The Venice Carnival
Italians pronounce it: carnay valey (translation: carne/flesh; vale/farewell). Farewell to the delights of the flesh. Like Mardi Gras it ends on Shrove Tuesday and is the final festive feast before the Lent fast.
During the Middle Ages the carnival developed into bawdy buffoonery. The anonymity of the masks meant that servants could mock their masters, couples deceive each other and satirical accounts of the behaviour of prominent persons be voiced. No change there, then. Abolished by Napoleon, the Carnival was resurrected in l980 by the Mayor of Venice. Since then it has been a poseurs’ paradise and attracted people-watchers from all over the world.
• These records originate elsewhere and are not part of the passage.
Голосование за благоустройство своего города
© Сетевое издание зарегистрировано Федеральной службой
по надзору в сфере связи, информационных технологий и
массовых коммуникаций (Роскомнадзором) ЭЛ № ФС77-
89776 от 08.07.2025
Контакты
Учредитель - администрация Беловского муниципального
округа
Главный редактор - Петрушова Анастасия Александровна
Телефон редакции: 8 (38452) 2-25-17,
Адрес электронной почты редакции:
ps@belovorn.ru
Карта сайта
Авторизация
To join in all you need is a mask. You can choose one of the cheap and cheerful 'Made in China' ones sold from postcard stands in the streets or invest in a locally-made work of art from the fascinating mascari (mask shops).
It can be quite amazing how the donning of a mask can change your behaviour, as well as your appearance. Even the most inhibited people may find themselves acting out wild fantasies. Try it. Your inscrutable masked face may attract whispered quips from passing strangers. The mask shops also have all kinds of costumes for hire and there are masked balls in several hotels and palazzos. But beware: clever cross-dressing is common. All that lies beneath may not be what it seems.
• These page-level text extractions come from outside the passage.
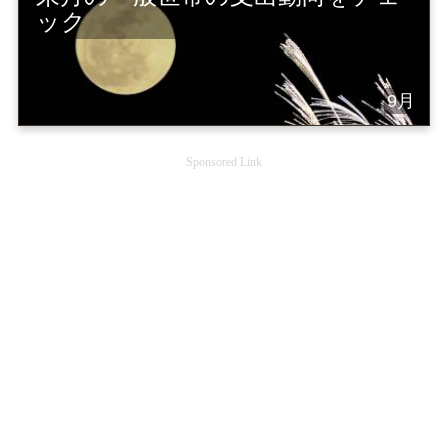
ック
9月
Sponsored Link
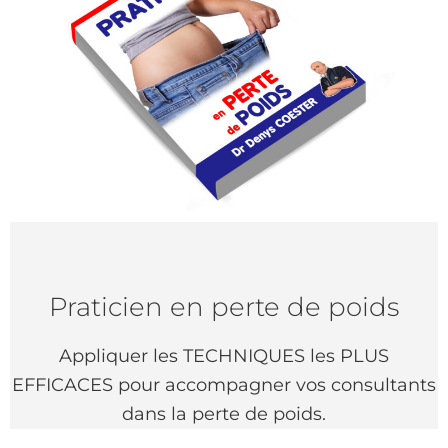
Praticien en perte de poids
Appliquer les TECHNIQUES les PLUS
EFFICACES pour accompagner vos consultants
dans la perte de poids.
Many of the masks depict characters from the Italian commedia dell’arte: Harlequin, Columbine, Pantaloon and Punchinello. One of the most popular is the 'Plague Doctor', whose mask sports a long black nose which used to be stuffed with medicinal herbs to protect him from the diseases he treated.
The whole atmosphere is one of pure fantasy, as Venetians go about their daily business dressed for other centuries. Boatloads of mystical figures with gold and silver faces emerge from the mist in the vaporetti (water buses). Human-sized cats and other animals sometimes pop up behind pillars and Little Bo Peep has been seen leading several friends dressed as sheep. But they all disappear on Ash Wednesday.
Festivities include processions, masquerades, parades of gondolas along the Grand Canal, opera and chamber concerts with the players in costume. And the unique Venetian light and shadow seems to turn the lovely squares, canals and twisting alleys into a gigantic stage set where you can act out any part you wish.